Todos los responsables del fiasco del 2017 que aún no se han apartado de la primera línea de la política son los obstáculos que impiden que sus respectivos partidos se den cuenta de qué está pasando realmente y se regeneren, y que surjan nuevos liderazgos que tengan la capacidad de volver a conectar con el electorado al que tanto han defraudado.

Ellos dos, y todos los responsables del fiasco del 2017 que aún no se han apartado de la primera línea de la política son los obstáculos que impiden que sus respectivos partidos se den cuenta de qué está pasando realmente y se regeneren, y que surjan nuevos liderazgos que no les sean deudores y, completamente desvinculados de ellos, tengan la capacidad de volver a conectar con el electorado al que tanto han defraudado. O eso o dejar paso a otras fuerzas políticas y otros dirigentes que, también sin serles deudores, cojan el relevo y recuperen la confianza de los votantes desengañados y hartos de unas formaciones que los han engañado y traicionado. El votante independentista no ha dejado nunca de estar allí desde que la sentencia del Tribunal Constitucional contra el Estatut destapa en 2010 la caja de los truenos de la desafección de Catalunya hacia España y si en cada elección su abstención crece es porque JxCat, ERC y la CUP han dejado de representarle y, en lugar de rectificar, cada día hacen mayor la distancia que les separa.

La crítica vale para los líderes de estos partidos catalanes, pero también de los españoles que conscientemente confunden la pérdida de la mayoría que han sufrido con un retroceso del independentismo, como hace Pedro Sánchez al apuntarse la medalla de haberlo domesticado y de haber curado la fractura que dice que provocó. Nada más lejos de la realidad. El independentismo, a pesar de todos ellos y a disgusto de los de aquí y de los de allí, sigue existiendo. Dentro de las urnas o fuera, pero está ahí, no se ha ido a ninguna parte. ¿Tanto les cuesta admitir que la realidad es esta?
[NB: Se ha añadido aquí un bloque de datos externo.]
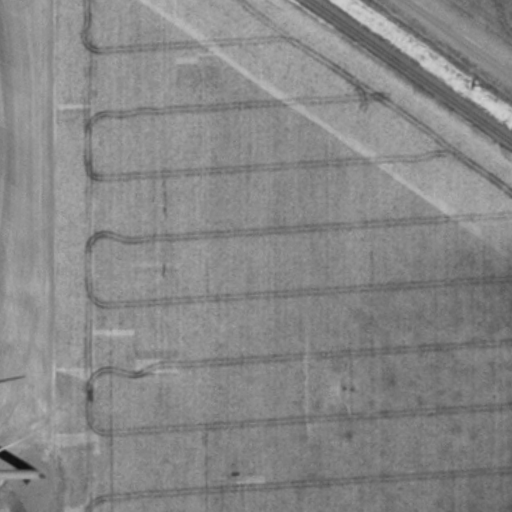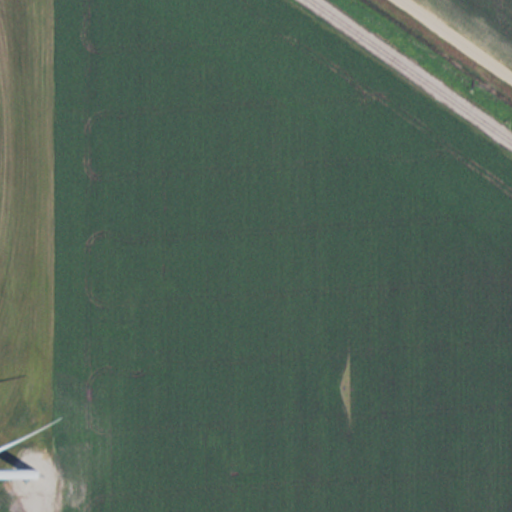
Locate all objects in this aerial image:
road: (456, 39)
railway: (409, 71)
wind turbine: (33, 464)
road: (36, 511)
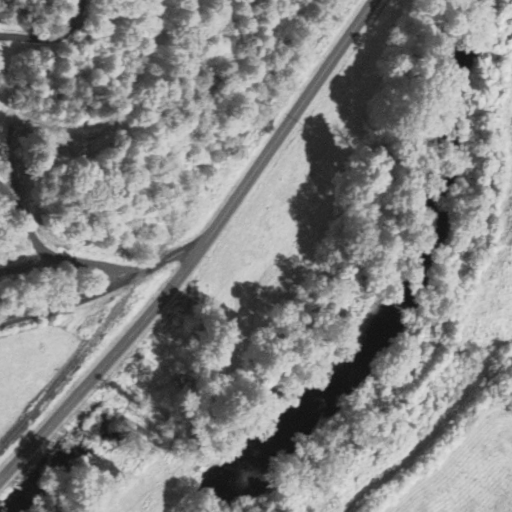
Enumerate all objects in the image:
railway: (173, 226)
road: (198, 248)
river: (406, 280)
road: (101, 288)
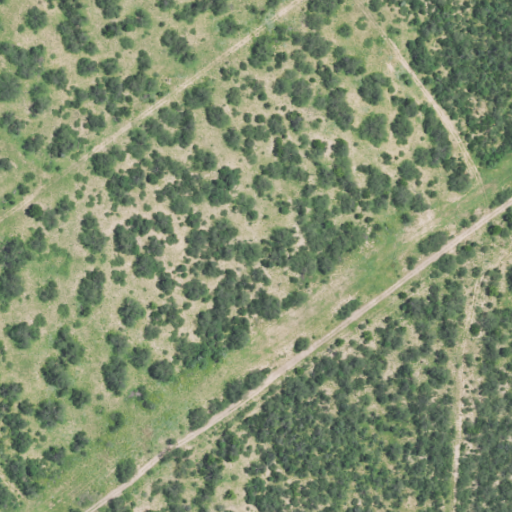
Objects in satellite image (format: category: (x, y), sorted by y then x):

A ver si ahora resultará que el único que lo ve claro es el cada vez más carismático y a menudo polémico alcalde de Badalona, Xavier García Albiol, del PP, que dos días después de los comicios efectuó la siguiente precisión en Twitter: "Quien crea o piense que el independentismo ha desaparecido por arte de magia o de Sánchez Castejón se equivoca: el independentismo no ha ido a votar, pero el independentismo sigue ahí". Pues eso.

Y es que si los mandatarios de las tres formaciones todavía se piensan que pueden continuar embaucando al elector independentista como si nada hubiera sucedido, la poca credibilidad que les quedaba, si les quedaba alguna, se ha esfumado de golpe una vez se ha conocido la penúltima de los engaños perpetrados por los autoconsiderados líderes del proceso: el desistimiento de la causa del 9-N ante el Tribunal Europeo de Derechos Humanos (TEDH) por parte de encausados como Artur Mas, a cambio de vaya usted a saber qué tratos y pactos inconfesables. La excusa de que ha sido una pifia del abogado, por mucho que se llame Xavier Melero o precisamente porque se llama así, no se aguanta por ningún lado, y menos en un caso en el que la llamada Caixa de Solidaritat, provista por donaciones de ciudadanos anónimos de buena fe, les había dado 5 millones de euros para poder defenderse.

He aquí la importancia que tiene en todo, y de manera especial en política, decir las cosas por su nombre. Para no confundir al elector a quien se pretende convencer y, sobre todo, para no engañarse uno mismo a la hora de realizar según qué diagnósticos y pronósticos. Y porque en esta gran comedia en la que todos han participado desde 2017 ha llegado el momento de bajar el telón. Antes, sin embargo, es necesario que los principales protagonistas y los que han movido los hilos entre bambalinas salgan discretamente, pero innegociablemente, de escena. Es la hora de hacer mutis.